Whistler and Vancouver will host the 2025 Invictus Games in just three short years.
The Invictus Games are a sports competition that brings together injured and disabled armed forces personnel from 25 countries to compete in various sports.
Founded by the Duke of Sussex, Prince Harry, in 2014, this marks the first time the games will be coming to British Columbia, and the first time the games will include winter sports.
The bid to host the games was led by the Whistler Adaptive Sports Program and the True Patriot Love Foundation, a Canadian charity that supports veterans and their families.
In a presentation to Whistler's mayor and council on June 21, True Patriot Love Foundation CEO Nick Booth thanked council for its support of the bid and outlined what the games could look like when they arrive in the resort.
“What we've done in a pioneering, new hybrid format is to take the five most popular indoor sports and the current games that you can do during the winter ... to create the first-ever winter opportunity,” Booth said.
“The goal is to use Olympic venues both here and in Vancouver, so we don't require building new capital infrastructure anywhere. There may be ways that we can improve accessibility for the existing venues which we are working in partnership with. We hope to welcome roughly 550 competitors from up to 25 nations along with their family, friends and support staff."
The idea to hold the games in Whistler started a few years back when WASP executive director Chelsea Walker and others from the community took part in the Allied Winter Sports Camp hosted by the federal Soldier On program. That discussion filtered back to London and Prince Harry, who got very excited about the idea of holding a winter-focused Invictus Games.
“What's very important about the Invictus Games is that it is inclusive. It's not an elite sport," Booth said, noting that many who take part will be doing so in those sports often for the first time.
"Obviously, we'll be preparing them through winter sports camps in the run-up so that it's safe for them to take part, but this is not about high-level athlete journeys to the Paralympic games ... it's actually about people's journeys of recovery."
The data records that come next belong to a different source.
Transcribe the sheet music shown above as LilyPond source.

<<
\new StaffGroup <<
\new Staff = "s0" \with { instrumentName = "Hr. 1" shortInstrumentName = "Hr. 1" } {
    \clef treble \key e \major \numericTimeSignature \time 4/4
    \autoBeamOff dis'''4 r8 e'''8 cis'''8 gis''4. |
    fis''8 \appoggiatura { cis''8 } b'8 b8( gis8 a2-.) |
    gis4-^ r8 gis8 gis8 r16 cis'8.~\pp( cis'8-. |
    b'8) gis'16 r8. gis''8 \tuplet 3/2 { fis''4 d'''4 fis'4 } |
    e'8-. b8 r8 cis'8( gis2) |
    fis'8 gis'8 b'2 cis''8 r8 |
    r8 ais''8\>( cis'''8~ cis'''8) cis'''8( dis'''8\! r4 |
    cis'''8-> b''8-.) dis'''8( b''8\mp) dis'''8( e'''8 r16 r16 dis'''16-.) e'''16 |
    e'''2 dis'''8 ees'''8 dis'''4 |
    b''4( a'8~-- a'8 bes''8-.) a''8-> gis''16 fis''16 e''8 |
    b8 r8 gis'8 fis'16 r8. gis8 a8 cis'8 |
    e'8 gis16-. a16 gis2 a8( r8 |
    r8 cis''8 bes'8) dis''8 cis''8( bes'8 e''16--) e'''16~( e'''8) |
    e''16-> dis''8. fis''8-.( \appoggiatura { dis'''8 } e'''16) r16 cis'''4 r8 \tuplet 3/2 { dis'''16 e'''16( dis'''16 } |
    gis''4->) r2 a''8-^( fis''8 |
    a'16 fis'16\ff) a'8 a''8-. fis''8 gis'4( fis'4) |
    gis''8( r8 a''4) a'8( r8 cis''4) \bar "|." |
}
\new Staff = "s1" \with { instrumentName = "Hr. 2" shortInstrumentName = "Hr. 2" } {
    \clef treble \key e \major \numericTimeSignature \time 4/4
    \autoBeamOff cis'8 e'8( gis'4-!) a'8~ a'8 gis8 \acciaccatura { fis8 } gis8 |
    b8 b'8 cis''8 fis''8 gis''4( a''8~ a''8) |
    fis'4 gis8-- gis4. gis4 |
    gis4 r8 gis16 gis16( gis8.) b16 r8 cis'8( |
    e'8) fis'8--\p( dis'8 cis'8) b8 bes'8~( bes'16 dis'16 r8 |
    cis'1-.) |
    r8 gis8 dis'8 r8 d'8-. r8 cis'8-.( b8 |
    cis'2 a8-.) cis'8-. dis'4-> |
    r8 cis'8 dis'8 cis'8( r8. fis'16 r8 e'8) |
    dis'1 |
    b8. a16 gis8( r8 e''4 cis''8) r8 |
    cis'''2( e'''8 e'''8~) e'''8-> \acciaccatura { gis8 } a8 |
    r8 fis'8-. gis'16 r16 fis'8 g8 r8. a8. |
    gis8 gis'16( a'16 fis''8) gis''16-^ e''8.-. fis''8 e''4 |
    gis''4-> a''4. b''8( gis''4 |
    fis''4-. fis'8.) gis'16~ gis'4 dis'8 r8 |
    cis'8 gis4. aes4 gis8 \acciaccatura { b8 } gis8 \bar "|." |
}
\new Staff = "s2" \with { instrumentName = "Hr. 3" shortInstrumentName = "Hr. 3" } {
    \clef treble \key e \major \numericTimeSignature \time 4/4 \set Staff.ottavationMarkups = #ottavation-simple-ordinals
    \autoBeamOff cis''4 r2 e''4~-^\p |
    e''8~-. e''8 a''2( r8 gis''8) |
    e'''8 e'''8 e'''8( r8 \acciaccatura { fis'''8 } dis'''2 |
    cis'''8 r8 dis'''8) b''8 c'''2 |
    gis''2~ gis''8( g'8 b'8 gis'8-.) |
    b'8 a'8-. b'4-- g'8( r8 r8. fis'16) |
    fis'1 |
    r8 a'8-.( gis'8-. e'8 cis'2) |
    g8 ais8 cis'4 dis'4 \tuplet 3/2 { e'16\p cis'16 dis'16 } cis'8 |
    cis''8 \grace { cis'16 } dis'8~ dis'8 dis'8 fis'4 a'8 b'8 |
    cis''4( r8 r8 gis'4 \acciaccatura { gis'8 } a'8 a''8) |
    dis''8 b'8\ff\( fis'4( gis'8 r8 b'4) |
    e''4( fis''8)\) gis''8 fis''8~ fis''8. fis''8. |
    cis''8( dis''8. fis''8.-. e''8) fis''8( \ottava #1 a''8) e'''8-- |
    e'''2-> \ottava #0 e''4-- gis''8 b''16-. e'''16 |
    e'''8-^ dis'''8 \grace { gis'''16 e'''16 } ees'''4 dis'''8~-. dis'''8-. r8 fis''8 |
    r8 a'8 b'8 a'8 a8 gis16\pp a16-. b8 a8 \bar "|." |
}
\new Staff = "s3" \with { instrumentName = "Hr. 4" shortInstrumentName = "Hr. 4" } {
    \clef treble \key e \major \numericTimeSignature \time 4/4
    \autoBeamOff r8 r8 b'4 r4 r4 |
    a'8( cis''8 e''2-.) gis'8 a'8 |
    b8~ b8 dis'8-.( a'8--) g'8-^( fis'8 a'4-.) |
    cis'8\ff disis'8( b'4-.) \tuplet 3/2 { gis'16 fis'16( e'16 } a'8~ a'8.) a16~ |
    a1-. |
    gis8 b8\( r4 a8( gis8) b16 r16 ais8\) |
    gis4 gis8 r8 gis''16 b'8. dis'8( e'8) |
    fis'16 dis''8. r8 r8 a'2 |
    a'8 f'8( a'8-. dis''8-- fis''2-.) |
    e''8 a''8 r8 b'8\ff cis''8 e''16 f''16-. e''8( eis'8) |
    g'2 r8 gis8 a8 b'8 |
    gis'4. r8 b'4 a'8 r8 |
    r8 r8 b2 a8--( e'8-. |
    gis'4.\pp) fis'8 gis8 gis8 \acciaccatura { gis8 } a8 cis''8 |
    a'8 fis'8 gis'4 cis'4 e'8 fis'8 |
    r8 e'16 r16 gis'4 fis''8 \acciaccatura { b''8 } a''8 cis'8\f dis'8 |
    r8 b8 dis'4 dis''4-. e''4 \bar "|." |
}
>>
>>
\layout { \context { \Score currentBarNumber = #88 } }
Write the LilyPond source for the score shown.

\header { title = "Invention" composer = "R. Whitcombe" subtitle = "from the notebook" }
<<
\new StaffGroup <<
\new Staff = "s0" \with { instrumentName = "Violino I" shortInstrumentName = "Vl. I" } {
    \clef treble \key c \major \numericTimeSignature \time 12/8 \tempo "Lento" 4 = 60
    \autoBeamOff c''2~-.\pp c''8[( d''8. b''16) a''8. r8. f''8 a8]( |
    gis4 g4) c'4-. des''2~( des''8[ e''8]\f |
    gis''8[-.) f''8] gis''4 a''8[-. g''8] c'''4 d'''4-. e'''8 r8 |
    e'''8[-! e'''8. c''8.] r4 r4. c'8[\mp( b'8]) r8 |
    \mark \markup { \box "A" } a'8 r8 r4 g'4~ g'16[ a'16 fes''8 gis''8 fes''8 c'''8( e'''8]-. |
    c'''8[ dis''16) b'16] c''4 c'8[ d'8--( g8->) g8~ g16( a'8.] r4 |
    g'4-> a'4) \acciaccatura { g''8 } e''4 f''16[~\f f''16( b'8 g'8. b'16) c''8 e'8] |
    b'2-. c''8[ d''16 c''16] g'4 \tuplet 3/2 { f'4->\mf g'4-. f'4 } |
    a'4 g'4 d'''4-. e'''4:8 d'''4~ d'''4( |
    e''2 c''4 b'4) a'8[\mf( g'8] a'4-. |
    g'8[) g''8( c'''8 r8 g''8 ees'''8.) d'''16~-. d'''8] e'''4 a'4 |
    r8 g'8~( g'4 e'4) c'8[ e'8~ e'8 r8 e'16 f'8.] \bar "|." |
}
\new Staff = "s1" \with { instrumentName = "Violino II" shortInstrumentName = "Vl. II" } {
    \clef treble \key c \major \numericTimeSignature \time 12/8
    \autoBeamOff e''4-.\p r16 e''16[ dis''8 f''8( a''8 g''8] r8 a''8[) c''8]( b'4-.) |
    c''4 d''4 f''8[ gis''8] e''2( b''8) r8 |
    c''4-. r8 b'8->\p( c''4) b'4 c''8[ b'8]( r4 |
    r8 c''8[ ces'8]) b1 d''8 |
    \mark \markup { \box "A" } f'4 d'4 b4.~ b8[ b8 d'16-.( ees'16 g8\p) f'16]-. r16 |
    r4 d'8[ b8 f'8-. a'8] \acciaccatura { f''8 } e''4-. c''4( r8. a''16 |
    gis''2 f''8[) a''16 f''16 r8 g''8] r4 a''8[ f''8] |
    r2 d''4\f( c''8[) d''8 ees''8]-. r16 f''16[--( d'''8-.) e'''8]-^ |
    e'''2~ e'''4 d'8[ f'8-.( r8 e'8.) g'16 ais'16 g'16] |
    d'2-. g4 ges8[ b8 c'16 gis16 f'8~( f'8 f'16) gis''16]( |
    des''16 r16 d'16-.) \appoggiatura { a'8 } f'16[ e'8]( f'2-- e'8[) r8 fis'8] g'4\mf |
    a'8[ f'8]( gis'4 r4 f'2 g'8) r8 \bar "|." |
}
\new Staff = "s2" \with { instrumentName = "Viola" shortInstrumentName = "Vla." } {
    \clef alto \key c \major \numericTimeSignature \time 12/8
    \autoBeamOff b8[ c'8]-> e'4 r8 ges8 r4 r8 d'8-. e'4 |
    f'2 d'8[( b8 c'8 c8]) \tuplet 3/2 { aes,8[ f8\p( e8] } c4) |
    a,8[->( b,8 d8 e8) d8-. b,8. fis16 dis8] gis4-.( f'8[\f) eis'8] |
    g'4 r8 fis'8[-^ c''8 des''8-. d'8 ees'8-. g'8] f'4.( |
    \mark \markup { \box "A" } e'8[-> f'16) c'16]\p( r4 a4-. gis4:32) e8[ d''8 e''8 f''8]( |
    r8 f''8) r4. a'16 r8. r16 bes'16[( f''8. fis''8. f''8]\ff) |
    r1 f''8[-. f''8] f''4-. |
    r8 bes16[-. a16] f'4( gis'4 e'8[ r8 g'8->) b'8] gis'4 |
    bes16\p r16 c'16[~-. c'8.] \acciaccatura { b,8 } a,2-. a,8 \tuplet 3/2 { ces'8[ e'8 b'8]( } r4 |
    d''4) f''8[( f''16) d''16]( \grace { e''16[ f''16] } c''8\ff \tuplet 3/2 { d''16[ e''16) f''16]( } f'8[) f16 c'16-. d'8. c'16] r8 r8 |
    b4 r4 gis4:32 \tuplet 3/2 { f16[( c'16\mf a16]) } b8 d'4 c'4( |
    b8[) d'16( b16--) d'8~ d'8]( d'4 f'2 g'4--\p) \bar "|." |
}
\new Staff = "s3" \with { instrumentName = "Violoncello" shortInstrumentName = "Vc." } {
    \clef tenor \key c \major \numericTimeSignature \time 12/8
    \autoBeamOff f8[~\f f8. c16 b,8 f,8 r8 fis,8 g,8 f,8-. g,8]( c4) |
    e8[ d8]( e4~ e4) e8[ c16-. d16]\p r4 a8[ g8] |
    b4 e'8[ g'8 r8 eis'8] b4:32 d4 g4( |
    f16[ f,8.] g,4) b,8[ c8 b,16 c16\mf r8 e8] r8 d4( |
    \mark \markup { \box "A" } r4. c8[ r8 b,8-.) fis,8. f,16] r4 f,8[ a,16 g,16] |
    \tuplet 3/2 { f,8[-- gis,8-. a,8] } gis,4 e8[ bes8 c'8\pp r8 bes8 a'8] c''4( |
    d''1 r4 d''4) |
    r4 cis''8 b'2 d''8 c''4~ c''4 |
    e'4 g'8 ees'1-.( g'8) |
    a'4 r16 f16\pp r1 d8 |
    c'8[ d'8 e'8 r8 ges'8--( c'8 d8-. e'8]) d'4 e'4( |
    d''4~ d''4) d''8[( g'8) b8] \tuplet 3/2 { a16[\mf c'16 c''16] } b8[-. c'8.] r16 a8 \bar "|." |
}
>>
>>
The Invictus Games are full of "extraordinary testimonies" of sportsmanship, Booth added—stories of athletes that have crossed the finish line together, "or sat on the side of a pool and watched their colleagues from different nations swim the length just so that their goal is to get to the other end,” he said.
Further, it will be an "extraordinary experience" to add winter sports to the fold, particularly for the athletes from those Invictus countries that don't have snow, Booth added.
“So Nigeria, Jordan, and Australia are Invictus nations, and it will be an amazing experience for serving members of their militaries and veterans to come to the world's most famous winter resort and take part on the hills that hosted the 2010 and hopefully the 2030 Olympic Games,” he said.
While the games are quite small compared to some of the larger sporting events that happen in Whistler and Vancouver, with journalists often outnumbering athletes, Booth believes that these games offer the community an opportunity to improve the capacity for adaptive sports at local faciities for years to come.
“We hope not only to leave behind the sort of physical legacy, but also the inspiration that the games will bring for community members," he said.
"When I think back to the earliest games that I took part in London, seeing children running up to double-leg amputees asking them for their autographs, it certainly is a memory that I hold dearly. I think it will leave a lasting impression on all those who live in Whistler as something that they can feel proud of moving forward."